Cela témoigne de la nécessité d'améliorer les traitements en santé mentale au Canada et de les rendre plus accessibles. Les personnes atteintes de maladies mentales ne devraient pas ressentir le besoin de mettre fin à leur vie en l'absence de traitements et de l'espoir qu'ils peuvent susciter.
Le Dr Maher a ajouté ceci:
Il est impossible de déterminer si une maladie psychiatrique est irrémédiable. Certaines personnes se rétablissent en deux ans, d’autres en 15 ans. Souvent, des psychiatres me renvoient des patients et me disent qu’ils n’iront jamais mieux. Or, on arrive à accroître le contrôle des symptômes et à réduire la souffrance de ces patients lorsqu’ils ont enfin accès à des soins intensifs.
Nous devons aider les gens à mieux se porter et leur donner de l'espoir, et non pas faire tout ce que nous pouvons pour faciliter leur mort.
J'exhorte mes collègues de tous les partis à réaffirmer la dignité inaliénable et inhérente à chaque être humain, à chaque personne, et de garder à l'esprit l'option préférentielle pour les Canadiens les plus vulnérables. Cette option, ce n'est pas la mort, ce sont les soins et le soutien.
Je vais continuer de me battre et de m'exprimer pour les personnes qui n'ont pas de tribune et celles qui seront victimes de ce projet de loi.
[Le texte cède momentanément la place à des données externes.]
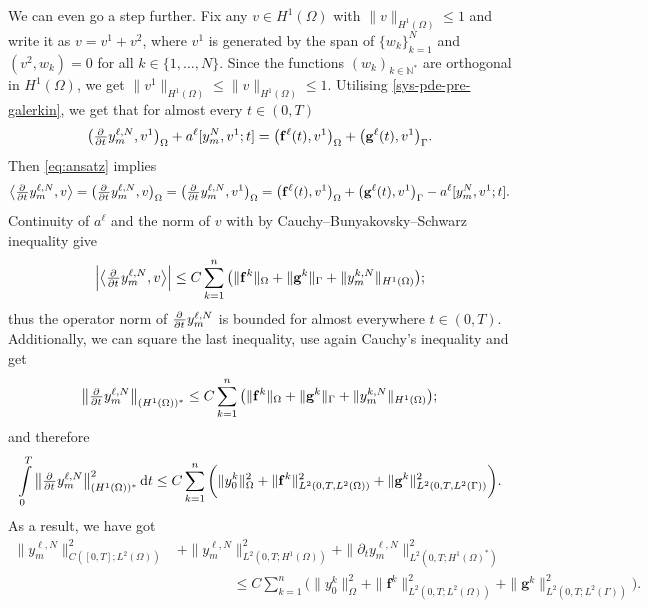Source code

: \documentclass[11pt]{article}
\newcommand{\N}{\mathbb{N}}
\numberwithin{equation}{section}
\begin{document}
	We can even go a step further. Fix any \(v\in H^1(\Omega)\) with \(\|v\|_{H^1(\Omega)} \leq 1\) and write it as \( v = v^1 + v^2\), where \(v^1\) is generated by the span of \( \{w_k\}_{k=1}^N\) and \( (v^2,w_k) = 0\) for all \( k \in \{1,\ldots,N\}\). Since the functions \( (w_k)_{k\in \N^*}\) are orthogonal in \(H^1(\Omega)\), we get \( \|v^1\|_{H^1(\Omega)} \leq \|v\|_{H^1(\Omega)} \leq 1 \). Utilising \eqref{sys-pde-pre-galerkin}, we get that for almost every \(t\in (0,T)\)
	\[
		\big(\pd{ }{t}  y_m^{\ell,N}, v^1\big)_\Omega + 
		a^\ell [ y_m^{N}, v^1; t] 
		=
		\big( \mathbf{f}^\ell (t), v^1 \big)_{\Omega} + \big(\mathbf{g}^\ell (t),  v^1 \big)_{\Gamma}.
	\]
	Then \eqref{eq:ansatz} implies
	\[
		\big\langle \pd{ }{t}  y_m^{\ell,N}, v \big\rangle =
		\big(\pd{ }{t}  y_m^{\ell,N}, v\big)_\Omega =
		\big(\pd{ }{t}  y_m^{\ell,N}, v^1\big)_\Omega 
		=
		\big( \mathbf{f}^\ell (t), v^1 \big)_{\Omega} + \big(\mathbf{g}^\ell (t),  v^1 \big)_{\Gamma}
		- a^\ell [y_m^{N}, v^1; t] .
	\]
	Continuity of \(a^\ell\) and the norm of \(v\) with by Cauchy--Bunyakovsky--Schwarz inequality give
	\[
		\Big| \big\langle \pd{ }{t}  y_m^{\ell,N}, v \big\rangle \Big|
		\leq C \sum_{k=1}^n
		\big( \|\mathbf{f}^k\|_{\Omega} + \|\mathbf{g}^k\|_{\Gamma} + \| y_m^{k,N}\|_{H^1(\Omega)} \big);
	\]
	thus the operator norm of \(\pd{ }{t}  y_m^{\ell,N}\) is bounded for almost everywhere \(t\in (0,T)\). Additionally, we can square the last inequality, use again Cauchy's inequality and get
	\[
		\big\| \pd{ }{t}  y_m^{\ell,N} \big\|_{(H^1(\Omega))^*} 
		\leq C \sum_{k=1}^n \big( \|\mathbf{f}^k\|_{\Omega} + \|\mathbf{g}^k\|_{\Gamma} + \| y_m^{k,N}\|_{H^1(\Omega)} \big) ;
	\]
	and therefore
	\begin{align*}
		\int\limits_0^T \big\| \pd{ }{t}  y_m^{\ell,N} \big\|^2_{(H^1(\Omega))^*} \dif t 
		\leq C\sum_{k=1}^n \bigg(  \|  y_0^k \|^2_\Omega + \|\mathbf{f}^k\|^2_{L^2(0,T, L^2(\Omega))} + \|\mathbf{g}^k\|^2_{L^2(0,T, L^2(\Gamma))} \bigg).
	\end{align*}
	As a result, we have got
	\begin{equation}
	\label{eq:energy-estimates}
	\begin{aligned}
		\|  y_m^{\ell,N} \|^2_{C([0,T];L^2(\Omega) )} 
		&+ \| y_m^{\ell,N} \|^2_{L^2(0,T; H^1(\Omega))}
		+  \| \partial_t  y_m^{\ell,N} \|^2_{L^2(0,T;H^1(\Omega)^*)}
		\\
		&\qquad\qquad\leq 
		C \sum_{k=1}^n \bigg(  \|  y_0^k \|^2_\Omega + \|\mathbf{f}^k\|^2_{L^2(0,T;L^2(\Omega))} + \|\mathbf{g}^k\|^2_{L^2(0,T;L^2(\Gamma))} \bigg).
	\end{aligned}
	\end{equation}
	
\end{document}

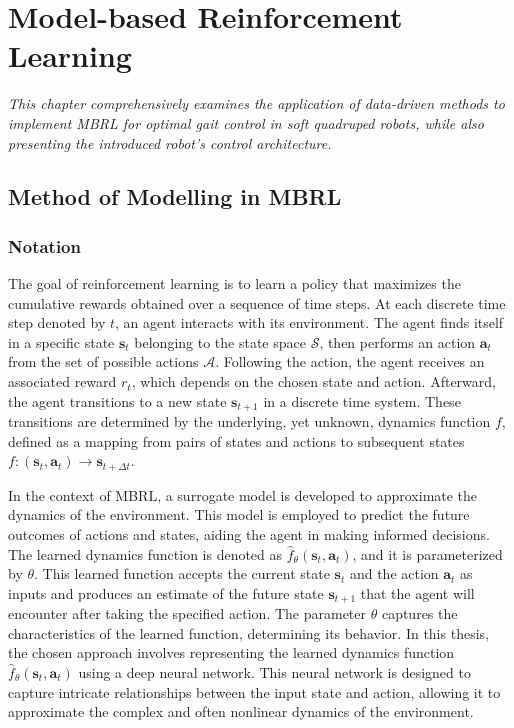 \chapter{Model-based Reinforcement Learning}
\label{chap4}
\textit{This chapter comprehensively examines the application of data-driven methods to implement \ac{MBRL} for optimal gait control in soft quadruped robots, while also presenting the introduced robot's control architecture.}

\section{Method of Modelling in MBRL}
\subsection{Notation}
The goal of reinforcement learning is to learn a policy that maximizes the cumulative rewards obtained over a sequence of time steps. At each discrete time step denoted by $t$, an agent interacts with its environment. The agent finds itself in a specific state $\mathbf{s}_t$ belonging to the state space $\mathcal{S}$, then performs an action $\mathbf{a}_t$ from the set of possible actions $\mathcal{A}$. Following the action, the agent receives an associated reward $r_t$, which depends on the chosen state and action. Afterward, the agent transitions to a new state $\mathbf{s}_{t+1}$ in a discrete time system. These transitions are determined by the underlying, yet unknown, dynamics function $f$, defined as a mapping from pairs of states and actions to subsequent states $f: (\mathbf{s}_t, \mathbf{a}_t) \rightarrow \mathbf{s}_{t+\Delta t}$. 

In the context of \ac{MBRL}, a surrogate model is developed to approximate the dynamics of the environment. This model is employed to predict the future outcomes of actions and states, aiding the agent in making informed decisions. The learned dynamics function is denoted as $\hat{f}_\theta(\mathbf{s}_t, \mathbf{a}_t)$, and it is parameterized by $\theta$. This learned function accepts the current state $\mathbf{s}_t$ and the action $\mathbf{a}_t$ as inputs and produces an estimate of the future state $\mathbf{s}_{t+1}$ that the agent will encounter after taking the specified action. The parameter $\theta$ captures the characteristics of the learned function, determining its behavior. In this thesis, the chosen approach involves representing the learned dynamics function $\hat{f}_\theta(\mathbf{s}_t, \mathbf{a}_t)$ using a deep neural network. This neural network is designed to capture intricate relationships between the input state and action, allowing it to approximate the complex and often nonlinear dynamics of the environment.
Nous devons veiller à ce que le pire jour d'une personne ne soit pas son dernier.
Je propose:
Que la motion soit modifiée:
a) par substitution, aux mots « accepte l’amendement 1a)(ii) apporté par le Sénat », des mots « rejette respectueusement l’amendement 1a)(ii) apporté par le Sénat, car comme le ministère de la Justice l’a lui-même indiqué, cela « pourrait être perçu comme portant atteinte aux initiatives en matière de prévention du suicide, et comme normalisant la mort en tant que solution à de nombreuses formes de souffrances » »;
b) par suppression de tous les mots à partir des mots « en conséquence des » jusqu’aux mots « la réception du rapport. ». »; »;
c) par substitution, aux mots « l’article 6 soit modifié par remplacement des mots « dix-huit mois après la date de » par les mots « au deuxième anniversaire de la » », des mots « l’article 6 soit supprimé ».